Mythicism’s Best Answers?

Mythicism’s Best Answers? April 25, 2011

Earl Doherty, supposedly one of the better advocates for mythicism, has continued to provide evidence over at Vridar that all of my criticisms of mythicism are on target.

Since Doherty is interacting with earlier numbered points of mine, I’ll use those numbers too here for ease of reference.

#13:  The point is simply that the sort of language that mythicists interpret as referring to a celestial Jesus is applied to apparently earthly Christians in Ephesians. The only reason mythicists interpret the language differently in the case of the recipients of the letter is that here there is little room for ambiguity. But ambiguity in the language applied to Jesus, in and of itself, leaves historicist and mythicist options open. To say that the letter otherwise shows no interest in a historical Jesus is simply begging the question. The letter shows relatively little interest in the historical recipients other than their battles with spiritual powers. To show that one can interpret a letter like this one as viewing Christ as a purely celestial figure is not the same as showing that the letter is better interpreted that way, much less that it can only be interpreted that way.

That is perhaps the most glaring problem with Doherty’s case: the double standard when it comes to evidence. Apparently when it comes to “proving” mythicism, all that one has to do is show that a mythicist interpretation is not impossible. If one shows that a historicist reading is equally not impossible, one is criticized for not having made an adequate case. To be taken seriously, the same standard needs to be used, and one must assess the probability of both. Historians’ criticism of mythicism is not that it is impossible, but that it is extremely unlikely, and yet nowhere do I see Doherty making the case that mythicism is probable, much less clearly true.

#16: It is only true that Paul never says anything about a historical Jesus if one ignores evidence to the contrary in Paul’s letters, and while I understand why mythicists find it enjoyable to do so, I have yet to understand why they also think that historians ought to do the same. As for the earliest Gospel having been written decades later, does anyone think that someone today writing about a figure killed in the 1970s would be bound to both even the basic question of whether that person actually lived? Why is having written “decades later” a reason for assuming that an author was a complete imbecile?

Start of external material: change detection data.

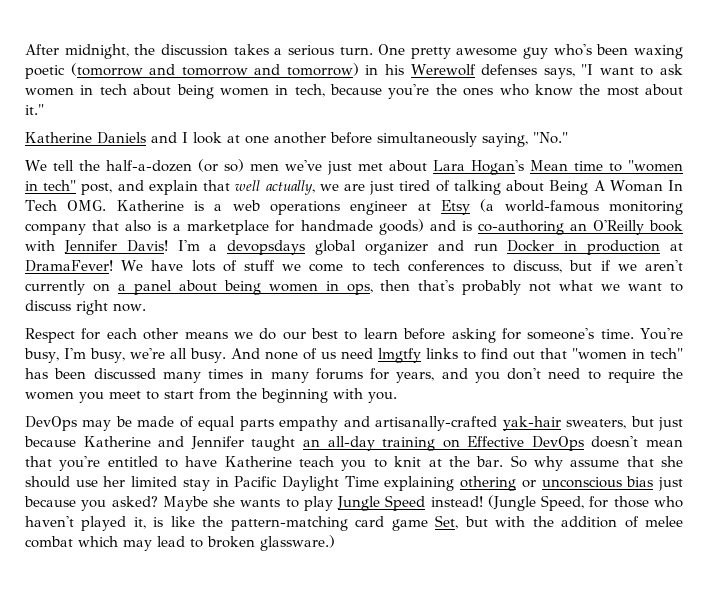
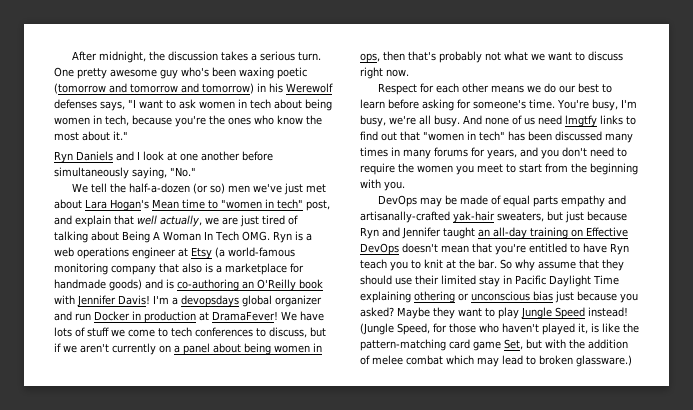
[25,132,92,143] Katherine -> [54,151,73,163] Ryn
[116,200,184,211] Katherine -> [272,231,292,243] Ryn
[83,436,151,447] Katherine -> [360,227,379,239] Ryn
[224,456,292,467] Katherine -> [610,243,629,255] Ryn
[660,456,683,467] she -> [602,259,624,271] they
[103,476,126,487] her -> [415,275,439,285] their
[213,496,281,507] she wants -> [433,307,482,319] they want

#19: No good case has been made for the passage in Tacitus being an interpolation. Making a case is not the same thing as making a good or persuasive one. Most find the idea that Christians invented an extremely disparaging reference to themselves less likely than the alternative, that the passage is authentic.

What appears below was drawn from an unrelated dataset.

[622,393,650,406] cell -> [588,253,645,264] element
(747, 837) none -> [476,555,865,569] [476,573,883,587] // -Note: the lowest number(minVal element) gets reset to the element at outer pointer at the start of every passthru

#20: The reference to the Ptolemaic cosmology presumably has Doherty poised to be a Galileo or Copernicus a millennium or more before his time. Is it possible that the majority of historians or cosmologists in the present day are wrong? Certainly. Does that make it more likely that some self-published author of blogger who disagrees with the experts is right? Not at all.

#21: He treats John Shelby Spong as an authority on Midrash! Need I say more?

#22: No question-begging. The issue is raised in precisely the right terms. Is it more likely the figure was made up or that the figure being described is based on a historical person, however much mythologized or reinterpreted. The question is the right one, and Doherty calls it “question-begging” only because he doesn’t have a persuasive answer for it.

As for the claims by Christians to have found Jesus predicted in Scripture, one major problem with mythicism, as I’ve said before, is that it finds Christian apologists to be persuasive in a way that historical-critical scholars do not find them to be. Seriously, just read the passages quoted as “fulfilled” in Jesus in Matthew 1-2. There are two options. One is that the author is thinking in terms of “typology” rather than “prediction.” The other is that the author is trying to pull a fast one and shoehorn Jesus into Jewish Scriptures. In neither case is it plausible to see the texts in question as the inspiration for the figure of Jesus in a straightforward way. He fits the alleged predictions poorly or not at all in many cases. But I am always grateful when mythicists illustrate that they read these texts no more critically or carefully than other apologists do.

#23: Doherty suggests that mainstream scholars have not understood mythicists’ arguments. I’ll let the reader be the judge. I think I’ve understood them quite well, and I expect anyone familiar with this area of academic inquiry to draw the same conclusion I have – that the reason for rejecting mythicism is not a failure to understand its claims and arguments, but because they are so obviously problematic. And I am extremely grateful to Earl Doherty for having provided such ample illustrations of this fact.